* HOW TO COMPLETE THIS TASK
Lines from the one containing "адмиралом Робертом Виреном. А можно — как" through the final line of the records below are needed, copied exactly, with no pictures.

── RECORDS SUPPLIED ──

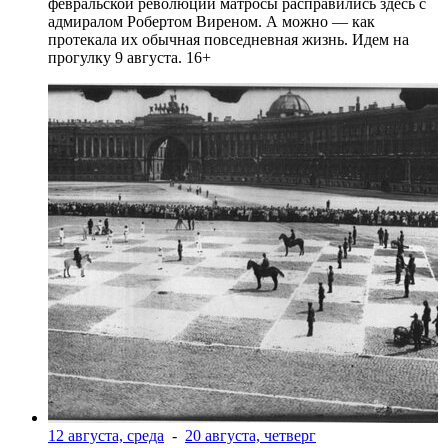
февральской революции матросы расправились здесь с
адмиралом Робертом Виреном. А можно — как
протекала их обычная повседневная жизнь. Идем на
прогулку 9 августа. 16+
12 августа, среда
-
20 августа, четверг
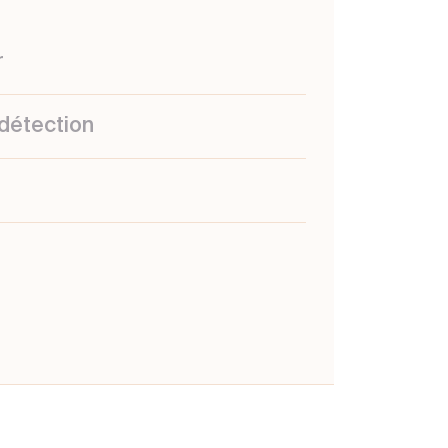
r
détection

───

* PROBLEM SOLUTION
адмиралом Робертом Виреном. А можно — как
протекала их обычная повседневная жизнь. Идем на
прогулку 9 августа. 16+
12 августа, среда
-
20 августа, четверг
r
détection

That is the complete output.